§ TEXT SECTION
━━━━━━

Mobius may seek shares in ‘cheap’ Vietnam, Nigeria





Investor Mark Mobius said he may buy more shares in the “particularly cheap” frontier markets of Vietnam, Nigeria, Kazakhstan and Ukraine even as developing nations face a “correction” that may exceed 20 percent.

“We’re finding some very interesting opportunities in those markets,” Mobius, who oversees US$34 billion of developing-nation assets at Templeton Asset Management Ltd., said in a Bloomberg Television interview in Singapore. Still, liquidity may be an issue for some of the markets, he said.

Emerging markets are attracting more money to initial public offerings than developed nations for the first time, a warning sign that the record rally may turn into a 20 percent decline, Mobius said earlier this week.

The MSCI Emerging Markets Index has gained 2.5 percent in the first four sessions of the year, extending last year’s 75 percent rally, the biggest since data began in 1988.

The MSCI Frontier Markets Index is valued at 9.3 times estimated earnings after rising 7 percent in 2009, compared with 13 times for the emerging markets measure.

Mobius had predicted the gains in emerging markets as early as March 23, when he told Bloomberg Television that developing- nation equities are building the base for the next “bull- market” rally.

Correction

While the bull market will continue, it is ripe to be interrupted by a correction of 15 percent to 20 percent “or more,” possibly triggered by increased initial public offerings or as governments reduce money supply, Mobius said Thursday.

Any correction would offer investors an opportunity to resume stocks purchases at attractive prices, Mobius said. Templeton took advantage of the credit crisis in Dubai to purchase shares at lower levels, he said.

Mobius last month said Emaar Properties PJSC, which opened on Jan. 4 the world’s tallest tower, may lead a recovery among “bombed-out” United Arab Emirates developers after the Dubai debt crisis sent stock prices plunging. The shares have gained 58 percent from its Dec. 9 low.

Templeton is still finding stocks at “good valuations,” he said.

Companies in the MSCI Emerging Markets Index are trading near the highest levels relative to earnings since 2000. IPOs in developing economies raised $77 billion last year, exceeding industrialized nations by 160 percent, annual Bloomberg data starting in 2000 show.

Within the smallest developing markets, Sri Lanka’s stocks, last year’s best performer in Asia, have “gone up a little bit too high and we would like to see a correction from where we are now,” Mobius said. In Latin America, Templeton has become “cautious” on Argentina, while Venezuela and Ecuador are “not looking too good,” he said.

Among commodities, Mobius said he expects fuel prices to move up more “dramatically” because of the freezing weather across the Northern Hemisphere.

━━━━━━

§ RAW RECORDS
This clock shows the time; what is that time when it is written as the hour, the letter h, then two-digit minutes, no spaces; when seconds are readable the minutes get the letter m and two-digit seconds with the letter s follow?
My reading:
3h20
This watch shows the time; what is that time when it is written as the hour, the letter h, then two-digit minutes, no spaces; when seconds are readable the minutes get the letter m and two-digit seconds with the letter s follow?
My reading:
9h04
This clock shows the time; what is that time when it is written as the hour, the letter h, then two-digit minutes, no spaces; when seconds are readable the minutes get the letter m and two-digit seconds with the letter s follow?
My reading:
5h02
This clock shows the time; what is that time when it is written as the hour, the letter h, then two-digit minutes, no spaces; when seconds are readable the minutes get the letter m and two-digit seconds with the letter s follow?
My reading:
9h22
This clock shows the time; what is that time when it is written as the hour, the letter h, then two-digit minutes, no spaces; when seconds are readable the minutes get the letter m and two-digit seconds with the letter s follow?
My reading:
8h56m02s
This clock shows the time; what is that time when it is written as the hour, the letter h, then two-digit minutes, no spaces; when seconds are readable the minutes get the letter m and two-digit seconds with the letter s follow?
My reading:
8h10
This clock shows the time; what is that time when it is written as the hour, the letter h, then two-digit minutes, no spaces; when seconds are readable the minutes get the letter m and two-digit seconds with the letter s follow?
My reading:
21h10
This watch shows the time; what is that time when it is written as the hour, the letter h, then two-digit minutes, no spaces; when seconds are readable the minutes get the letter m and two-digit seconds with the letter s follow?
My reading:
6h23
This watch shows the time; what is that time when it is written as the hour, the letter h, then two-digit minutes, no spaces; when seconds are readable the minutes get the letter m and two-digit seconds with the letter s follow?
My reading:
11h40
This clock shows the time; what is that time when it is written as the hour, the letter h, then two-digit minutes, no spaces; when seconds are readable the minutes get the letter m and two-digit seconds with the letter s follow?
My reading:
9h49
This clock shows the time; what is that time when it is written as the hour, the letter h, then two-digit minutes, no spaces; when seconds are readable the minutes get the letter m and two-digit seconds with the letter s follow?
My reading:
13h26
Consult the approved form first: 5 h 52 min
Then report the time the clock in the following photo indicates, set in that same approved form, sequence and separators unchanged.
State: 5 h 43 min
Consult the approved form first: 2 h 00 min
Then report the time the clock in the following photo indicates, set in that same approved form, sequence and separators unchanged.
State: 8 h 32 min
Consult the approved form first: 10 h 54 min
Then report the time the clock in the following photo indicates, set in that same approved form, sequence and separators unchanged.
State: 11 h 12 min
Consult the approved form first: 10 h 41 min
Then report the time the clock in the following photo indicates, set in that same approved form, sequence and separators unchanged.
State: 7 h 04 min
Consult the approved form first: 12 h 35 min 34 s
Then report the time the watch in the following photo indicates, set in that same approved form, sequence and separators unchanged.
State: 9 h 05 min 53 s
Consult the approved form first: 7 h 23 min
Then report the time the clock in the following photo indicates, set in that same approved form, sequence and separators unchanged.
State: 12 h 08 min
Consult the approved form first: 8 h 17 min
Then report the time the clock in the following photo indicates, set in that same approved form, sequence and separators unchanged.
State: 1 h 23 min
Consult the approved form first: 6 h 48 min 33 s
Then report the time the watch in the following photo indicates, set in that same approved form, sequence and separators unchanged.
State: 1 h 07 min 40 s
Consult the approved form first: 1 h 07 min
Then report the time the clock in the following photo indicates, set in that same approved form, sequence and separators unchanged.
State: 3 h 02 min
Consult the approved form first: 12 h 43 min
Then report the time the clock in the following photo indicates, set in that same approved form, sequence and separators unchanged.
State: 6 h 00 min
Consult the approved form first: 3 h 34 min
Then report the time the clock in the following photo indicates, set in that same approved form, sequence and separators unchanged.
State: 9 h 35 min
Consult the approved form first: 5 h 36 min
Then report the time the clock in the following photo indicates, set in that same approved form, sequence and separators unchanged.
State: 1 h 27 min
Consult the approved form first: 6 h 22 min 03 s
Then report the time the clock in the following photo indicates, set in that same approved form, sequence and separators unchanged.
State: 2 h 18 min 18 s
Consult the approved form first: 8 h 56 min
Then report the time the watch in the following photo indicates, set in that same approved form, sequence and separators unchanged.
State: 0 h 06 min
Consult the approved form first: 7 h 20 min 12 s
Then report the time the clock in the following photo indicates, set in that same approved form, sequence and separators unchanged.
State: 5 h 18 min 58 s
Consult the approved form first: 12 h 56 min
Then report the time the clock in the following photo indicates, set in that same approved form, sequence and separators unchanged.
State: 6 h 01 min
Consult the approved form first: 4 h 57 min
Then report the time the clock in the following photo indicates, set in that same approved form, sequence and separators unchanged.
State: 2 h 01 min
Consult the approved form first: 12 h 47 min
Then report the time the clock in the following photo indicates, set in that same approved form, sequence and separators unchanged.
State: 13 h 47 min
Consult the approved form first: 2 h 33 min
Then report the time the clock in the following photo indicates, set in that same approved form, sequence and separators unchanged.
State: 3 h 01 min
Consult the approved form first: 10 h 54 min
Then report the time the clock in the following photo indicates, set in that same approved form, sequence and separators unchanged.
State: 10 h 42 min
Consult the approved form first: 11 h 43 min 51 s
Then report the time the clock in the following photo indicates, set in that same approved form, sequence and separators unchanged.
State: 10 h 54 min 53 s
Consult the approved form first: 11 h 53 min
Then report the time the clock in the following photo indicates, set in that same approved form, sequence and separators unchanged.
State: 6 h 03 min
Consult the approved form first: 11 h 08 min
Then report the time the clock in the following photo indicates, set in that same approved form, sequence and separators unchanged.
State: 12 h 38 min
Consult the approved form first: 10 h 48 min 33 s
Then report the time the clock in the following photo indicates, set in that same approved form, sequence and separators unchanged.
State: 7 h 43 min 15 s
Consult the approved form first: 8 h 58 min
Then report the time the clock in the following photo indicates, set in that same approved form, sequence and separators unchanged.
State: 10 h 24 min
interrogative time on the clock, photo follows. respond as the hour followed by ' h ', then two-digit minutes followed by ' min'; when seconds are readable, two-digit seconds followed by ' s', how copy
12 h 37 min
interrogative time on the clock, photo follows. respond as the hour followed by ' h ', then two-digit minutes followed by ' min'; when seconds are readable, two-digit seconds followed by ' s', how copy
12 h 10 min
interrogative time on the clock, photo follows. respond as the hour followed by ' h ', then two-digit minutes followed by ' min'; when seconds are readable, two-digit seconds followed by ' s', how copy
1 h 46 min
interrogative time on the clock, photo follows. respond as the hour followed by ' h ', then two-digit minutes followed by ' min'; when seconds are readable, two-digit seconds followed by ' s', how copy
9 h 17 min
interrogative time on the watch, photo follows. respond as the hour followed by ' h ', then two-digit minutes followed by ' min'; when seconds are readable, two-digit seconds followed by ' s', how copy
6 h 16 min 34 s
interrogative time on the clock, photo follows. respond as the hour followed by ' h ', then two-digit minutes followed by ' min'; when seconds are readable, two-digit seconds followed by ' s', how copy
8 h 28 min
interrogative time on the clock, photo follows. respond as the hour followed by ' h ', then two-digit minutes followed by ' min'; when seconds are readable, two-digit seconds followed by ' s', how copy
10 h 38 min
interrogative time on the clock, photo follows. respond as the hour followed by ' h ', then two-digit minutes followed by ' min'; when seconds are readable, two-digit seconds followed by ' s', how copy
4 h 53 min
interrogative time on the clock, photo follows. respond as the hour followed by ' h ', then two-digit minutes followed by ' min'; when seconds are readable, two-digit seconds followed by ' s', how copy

━━━━━━

§ SHORT TASK
According to the article on Mark Mobius and emerging markets, why would a correction be useful to investors? Answer in one to three sentences.

§ TASK RESULT
Mobius says any correction would let investors resume stock purchases at attractive prices. He cites Templeton's use of the Dubai credit crisis to buy shares at lower levels.